* **Text extract**
####

A Navy Seabee from Feb. 1966-Nov. 1969; Mike was wounded in Khe Sanh, Vietnam where he had been sent to work on an air strip and portable, floating bridges.
Mike was awarded a Purple Heart, and a Bronze Star. This much I know from papers I found in his things after he died.

He once thanked me for never having asked: “did you kill anyone?” He never wanted to talk about Vietnam. But sometimes he would be reminded of it and volunteer something;
like how he arrived in Vietnam under heavy fire and how men died there beside him on an airstrip barely having stepped out of the airplane.
How close Khe Sanh was to Laos where snipers hid and fired into Khe Sanh.. And that they were not supposed to shoot back into Laos. And how the wounded and the dead were packed and transported in helicopters. How his less fortunate traveling companions were fork-lifted from the plane and stacked in their body bags.

I did not know about the Bronze Star until after Mike died. I have never seen it.
There were other things I learned after he died. He was an organ donor. I had never had reason to look at his driver’s license. But there it was. And I learned about many kind things he had done for people; things which he never mentioned to me for people I never met until after he died.

I know Vietnam is part of what made Mike who he was: inexhaustibly magnanimous, generous, kind and humble. He even carried bugs out of the house instead of squishing them. And he was strong. I can't recall a single time he complained of his wound, even when his knee had swollen horribly and he walked with obvious pain.

Mike, it was an honor and great privilege to walk with you a while.

####

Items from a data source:
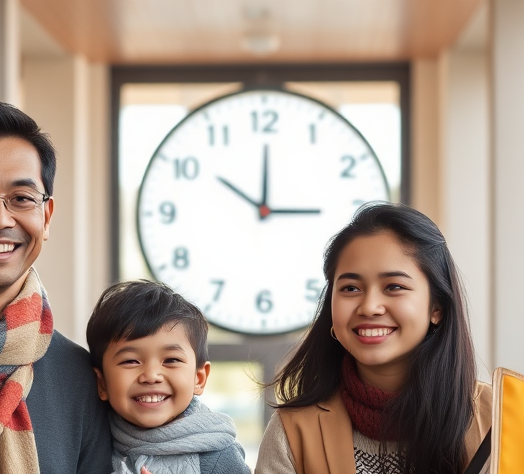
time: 3:00
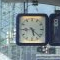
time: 5:22
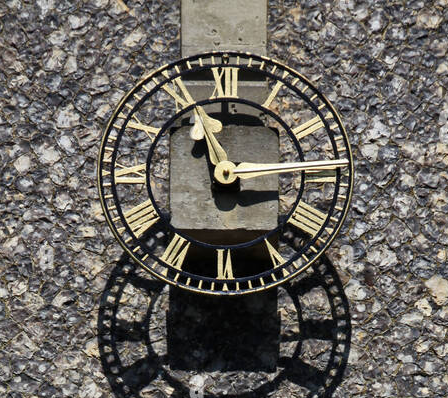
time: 11:14
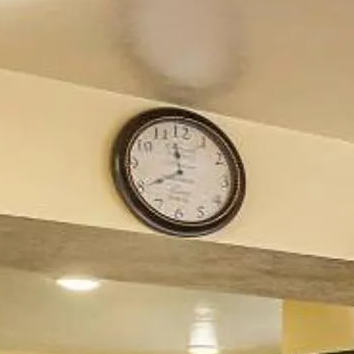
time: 11:39
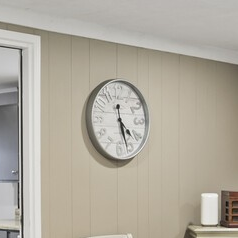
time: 4:26
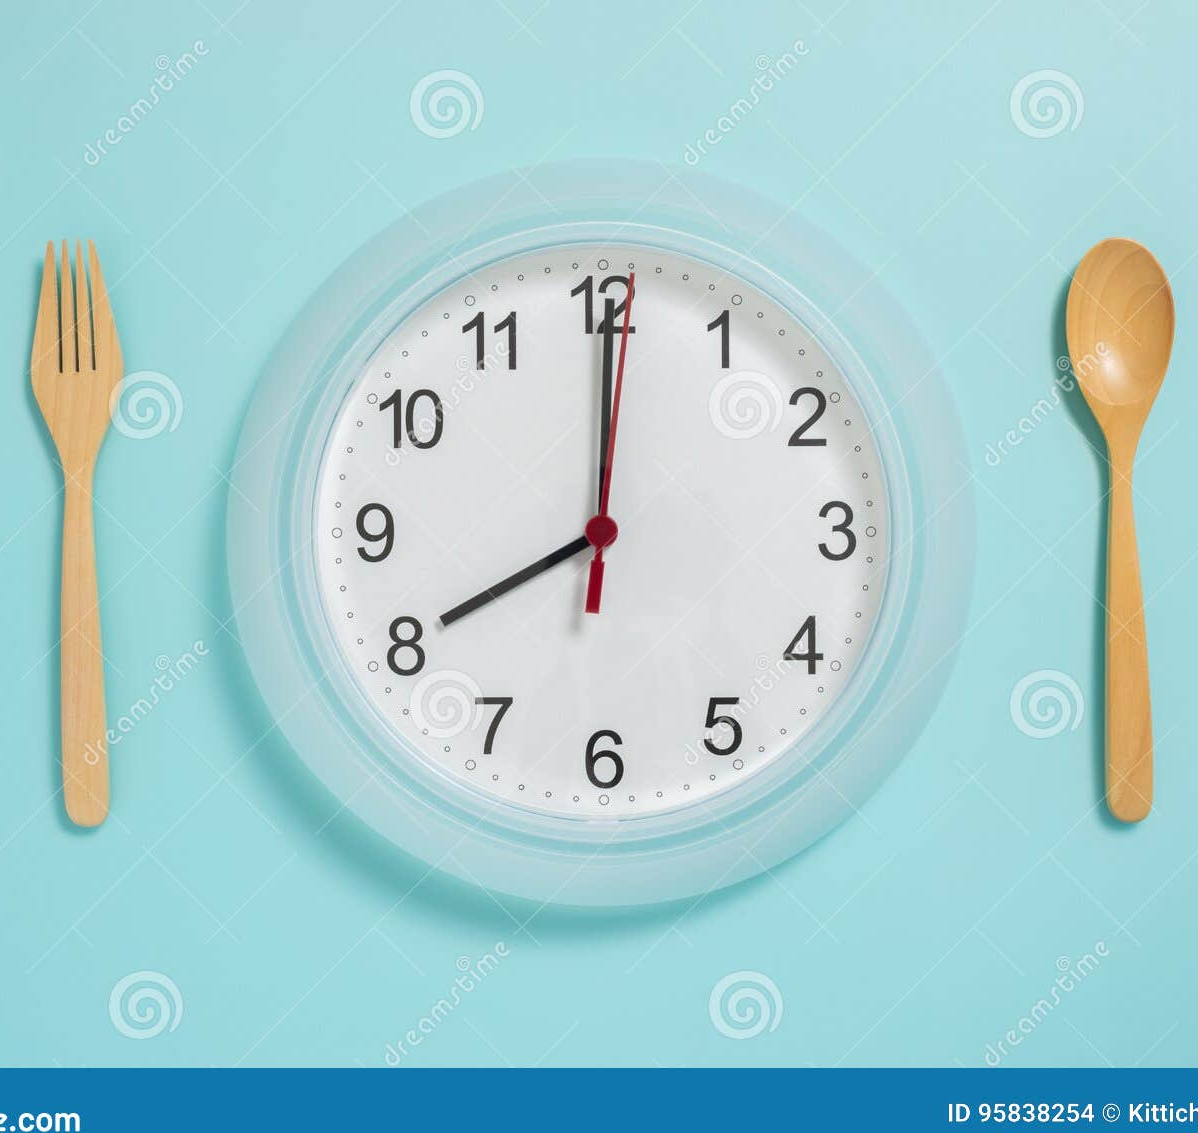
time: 8:00
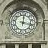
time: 12:17
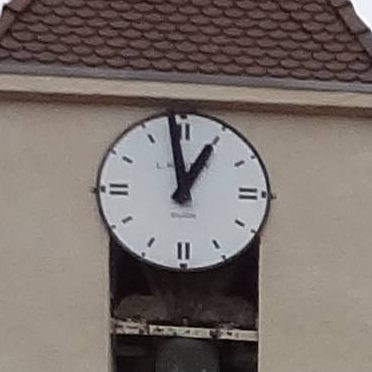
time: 12:58
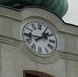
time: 1:45
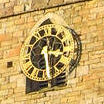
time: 3:27
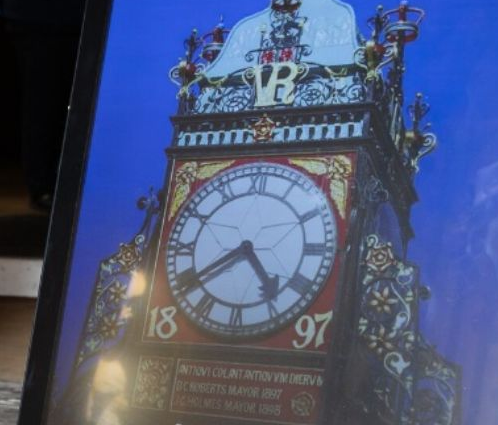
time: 4:39
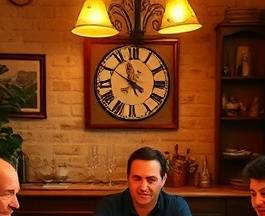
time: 11:50
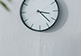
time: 3:22
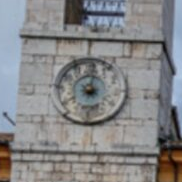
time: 9:01
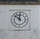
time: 11:52
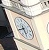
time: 5:40
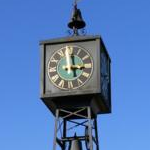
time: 2:58
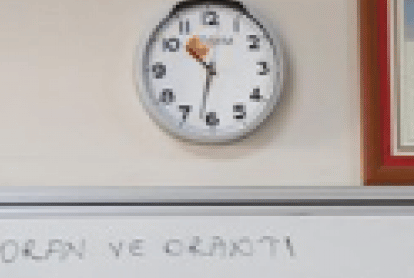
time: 10:31
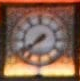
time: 7:38
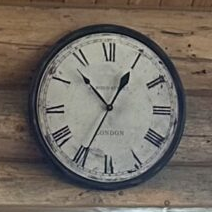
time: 10:34
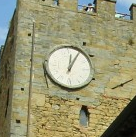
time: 12:04
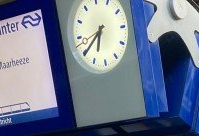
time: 6:39
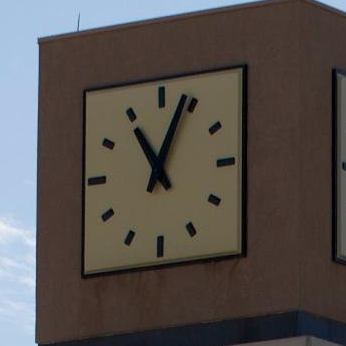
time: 11:03
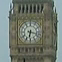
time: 6:17
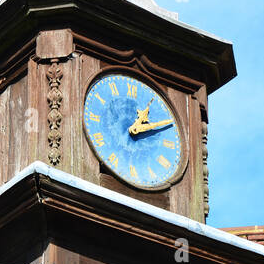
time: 1:10
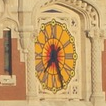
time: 7:25
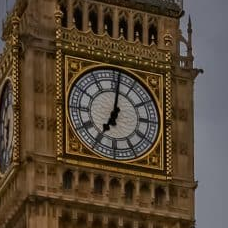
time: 7:01
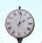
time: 2:01
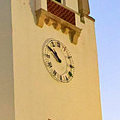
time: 10:50
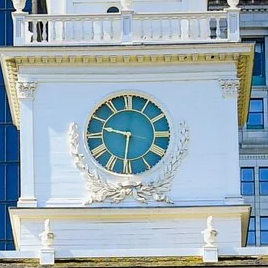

####

* **To do**
Retype the portion of the tribute to Mike that begins with the words containing "Mike was awarded" and ends with "of the airplane.".

* **Result**
Mike was awarded a Purple Heart, and a Bronze Star. This much I know from papers I found in his things after he died.

He once thanked me for never having asked: “did you kill anyone?” He never wanted to talk about Vietnam. But sometimes he would be reminded of it and volunteer something;
like how he arrived in Vietnam under heavy fire and how men died there beside him on an airstrip barely having stepped out of the airplane.